What is asked:
A. From the Form 8-K/A cover page, extract the passage that begins at the words "Check the appropriate" and ends after the words "(17 CFR 230.425)".
B. According to the Form 8-K/A cover page, what is the date of the earliest event reported?
C. Carry on the Form 8-K/A cover page for Riverview Financial Corporation from its last line.

Passage provided:
------------------------------------------------------------
UNITED STATES

SECURITIES AND EXCHANGE COMMISSION

Washington, D.C. 20549

 

 

FORM 8-K/A

 

 

AMENDED CURRENT REPORT

Pursuant to Section 13 or 15(d)

of the Securities Exchange Act of 1934

Date of Report (Date of earliest event reported): February 22, 2018

 

 

Riverview Financial Corporation

(Exact name of registrant as specified in its charter)

 

 

 

Pennsylvania   333-201017   38-3917371

(State or other jurisdiction

of incorporation)

 

(Commission

File Number)

 

(IRS Employer

Identification No.)

 

3901 North Front Street, Harrisburg, PA   17110
(Address of principal executive offices)   (Zip Code)

(717) 827-4042

(Registrant’s telephone number, including area code)

 

 

Check the appropriate box below if the Form 8-K filing is intended to simultaneously satisfy the filing obligation of the registrant under any of the following provisions (see General Instruction A.2. below):

 

  Written communications pursuant to Rule 425 under the Securities Act (17 CFR 230.425)

 

  Soliciting material pursuant to Rule 14a-12 under the Exchange Act (17 CFR 240.14a-12)

 

  Pre-commencement communications pursuant to Rule 14d-2(b) under the Exchange Act (17 CFR 240.14d-2(b))

 

  Pre-commencement communications pursuant to Rule 13e-4(c) under the Exchange Act (17 CFR 240.13e-4(c))

Indicate by check mark whether the registrant is an emerging growth company as defined in Rule 405 of the Securities Act of 1933 (§230.405 of this chapter) or Rule 12b-2 of the Securities Exchange Act of 1934 (§240.12b-2 of this chapter).
------------------------------------------------------------
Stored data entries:
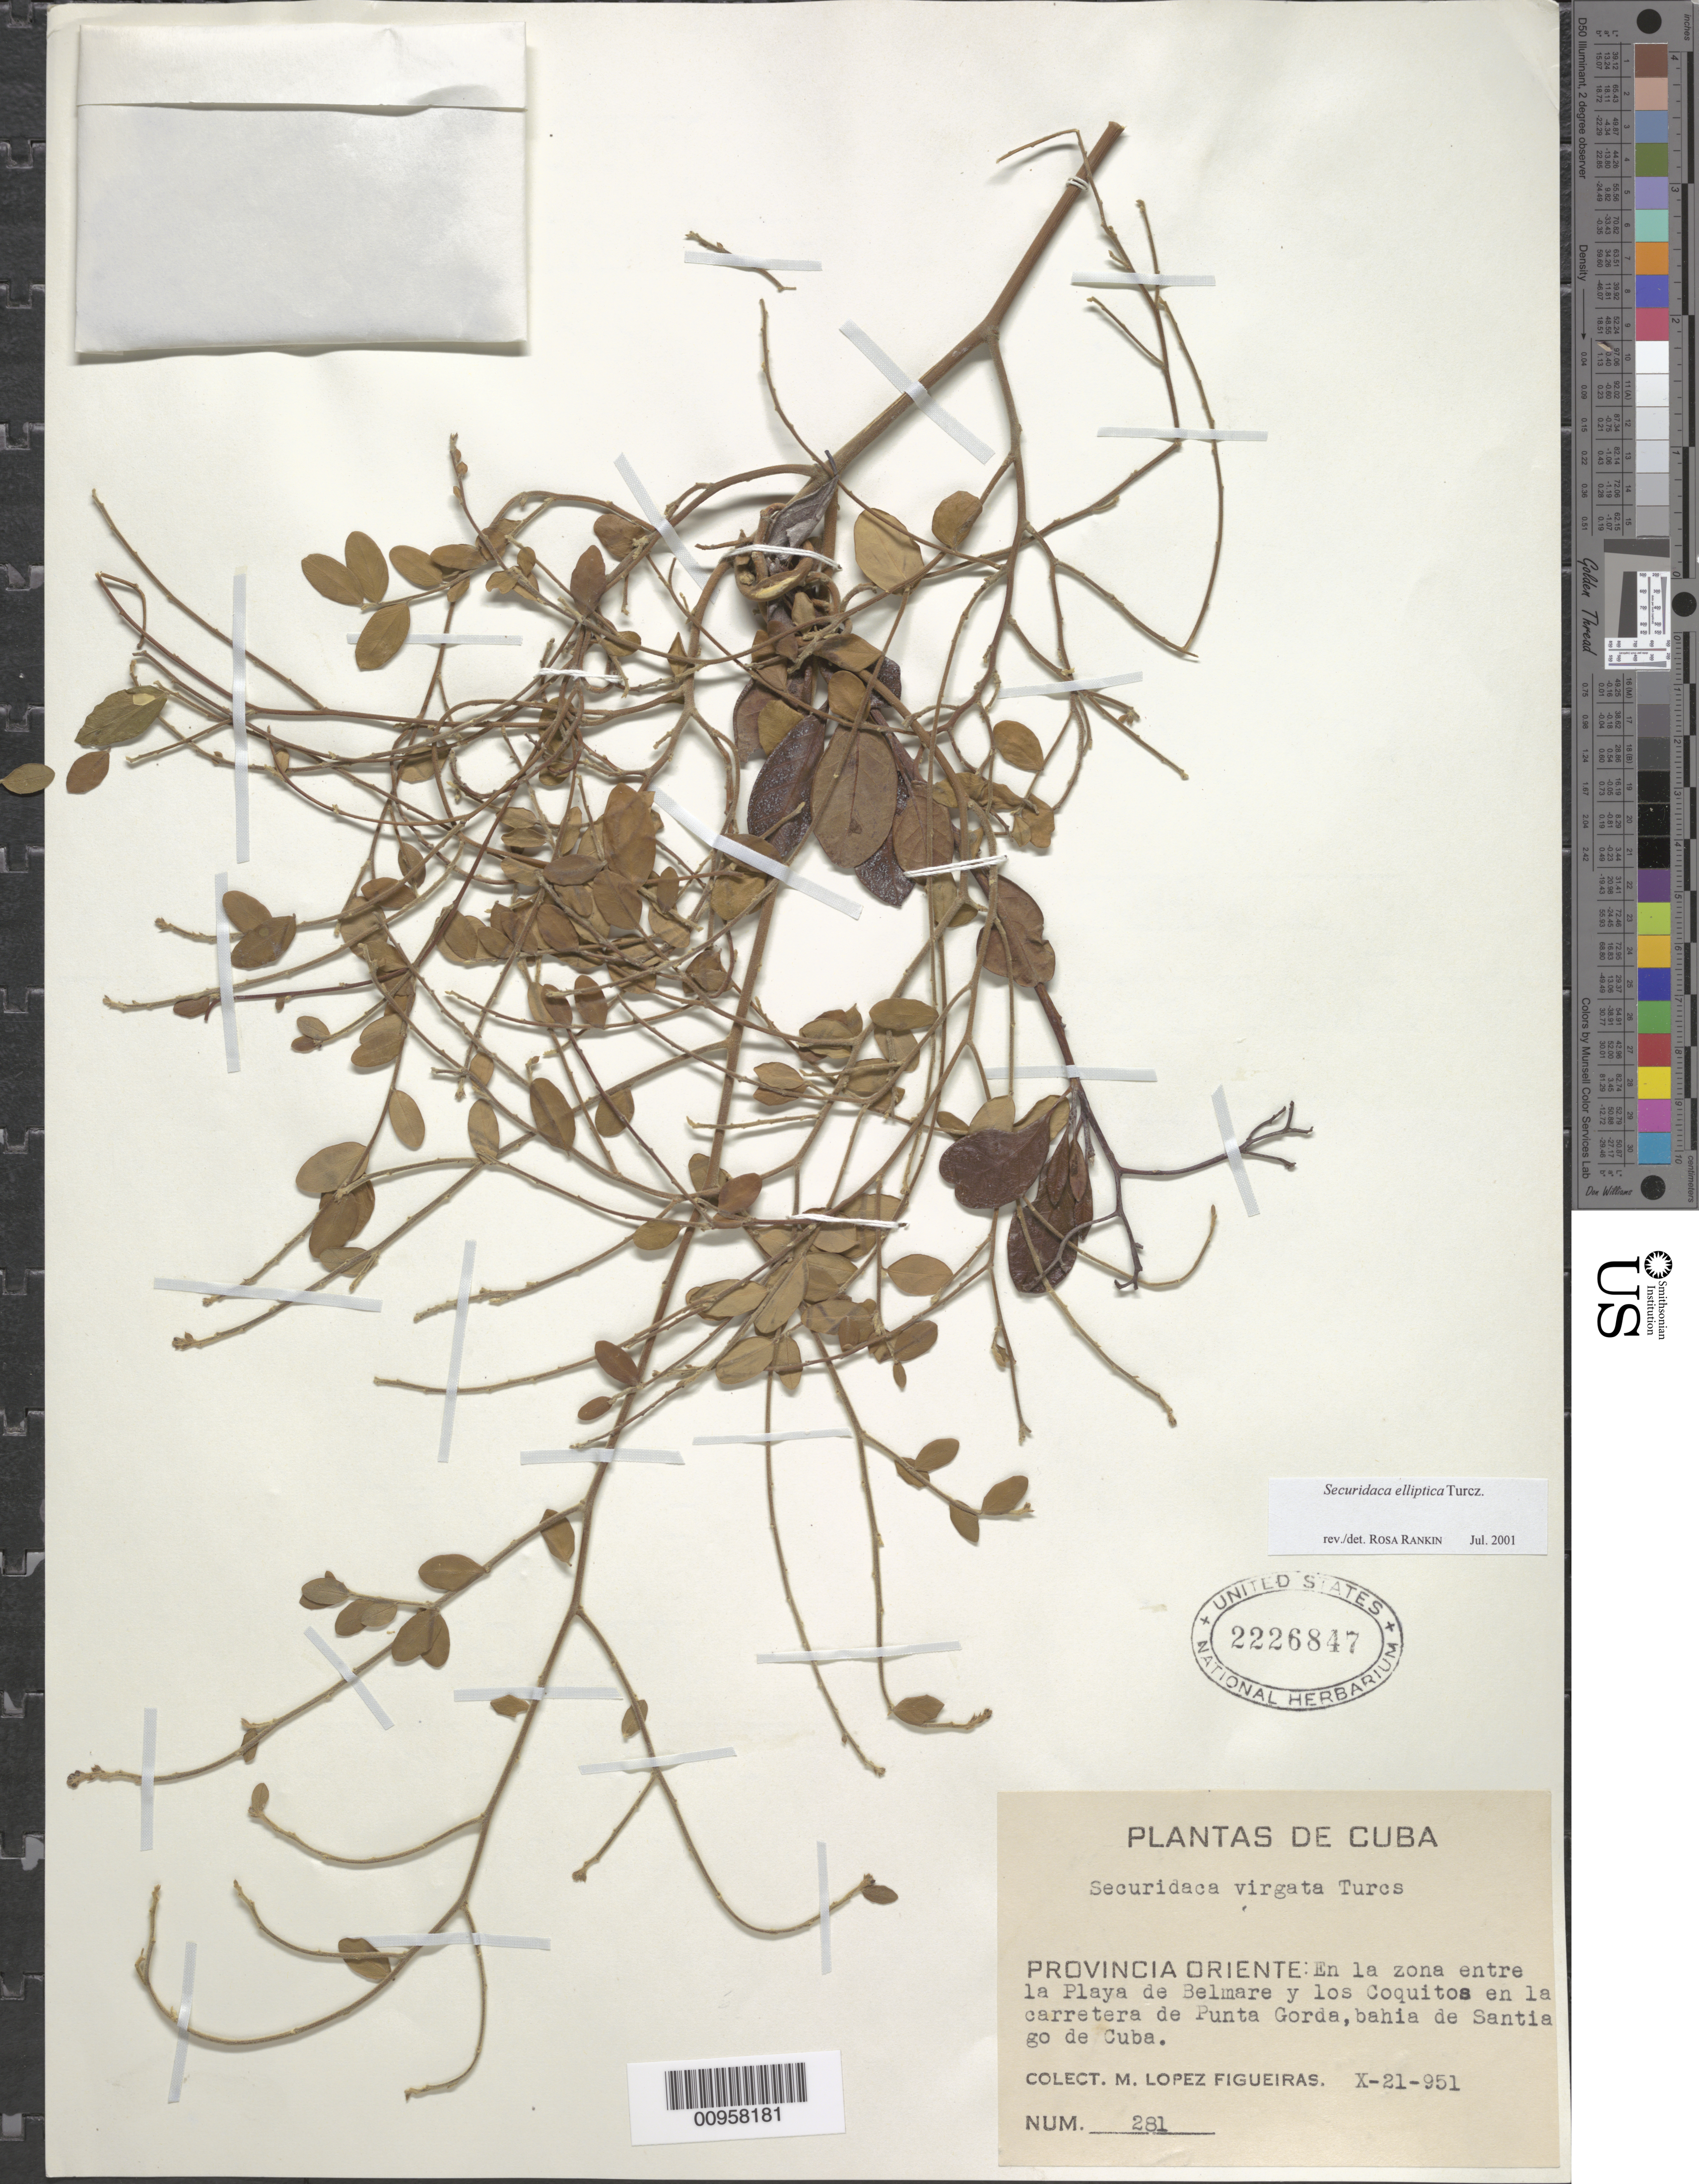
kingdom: Plantae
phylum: Tracheophyta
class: Magnoliopsida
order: Fabales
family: Polygalaceae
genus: Securidaca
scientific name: Securidaca elliptica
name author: Turcz.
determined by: Rankin Rodriguez, Rosa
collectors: M. López Figueiras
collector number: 281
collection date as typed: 21 Oct 1951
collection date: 1951-10-21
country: Cuba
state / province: Santiago de Cuba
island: Cuba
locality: En la zona entre la Playa de Belmare y los Coquitos in la Carretera de Punta Gorda, bahia de Santiago de Cuba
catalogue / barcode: US 2226847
------------------------------------------------------------
Final answers:
A.
Check the appropriate box below if the Form 8-K filing is intended to simultaneously satisfy the filing obligation of the registrant under any of the following provisions (see General Instruction A.2. below):

 

  Written communications pursuant to Rule 425 under the Securities Act (17 CFR 230.425)

B. February 22, 2018

C.
Emerging growth company  ☐

If an emerging growth company, indicate by check mark if the registrant has elected not to use the extended transition period for complying with any new or revised financial accounting standards provided pursuant to Section 13(a) of the Exchange Act.  ☐

 

 

 


CURRENT REPORT ON FORM 8-K/A

Explanatory Note

Riverview Financial Corporation (the “Company”) is filing this Amendment No. 1 to its Current Report on Form 8-K, originally filed with the Securities and Exchange Commission (the “Commission”) on January 29, 2018.    This Form 8-K/A is being filed in order to update the amount of the previously reported reduction in the value of the Company’s deferred tax asset that is expected due to the reduction in corporate tax rates under the Tax Cuts and Jobs Act.

 

ITEM 8.01 Other Events

On December 22, 2017, the President signed into law the Tax Cuts and Jobs Act (the “Act”). The Act amends the Internal Revenue Code to reduce tax rates and modify policies, credits, and deductions for individuals and business. For businesses, the Act reduces the corporate federal tax rate from a maximum rate of 35% to a flat rate of 21%. The rate reduction took effect January 1, 2018.

Under generally accepted accounting principles, the Company uses the asset and liability method of accounting for income taxes. Under this method, deferred tax assets and liabilities are recognized for the future tax consequences attributable to differences between the financial statement carrying amounts of existing assets and liabilities and their respective tax basis. Deferred tax assets and liabilities are measured using enacted tax rates expected to be recovered or settled. As a result of the reduction in the corporate income tax rate to 21%, the Company reduced its deferred tax asset by recording an adjustment in tax expense of $3.9 million during the quarter ended December 31, 2017. The impact of this action to the Company’s earnings per common share during the quarter is estimated to be a reduction of approximately $0.43 per share. The Company expects to recapture the $3.9 million charge in future periods through the benefit derived from the reduction of the corporate tax rate to 21%.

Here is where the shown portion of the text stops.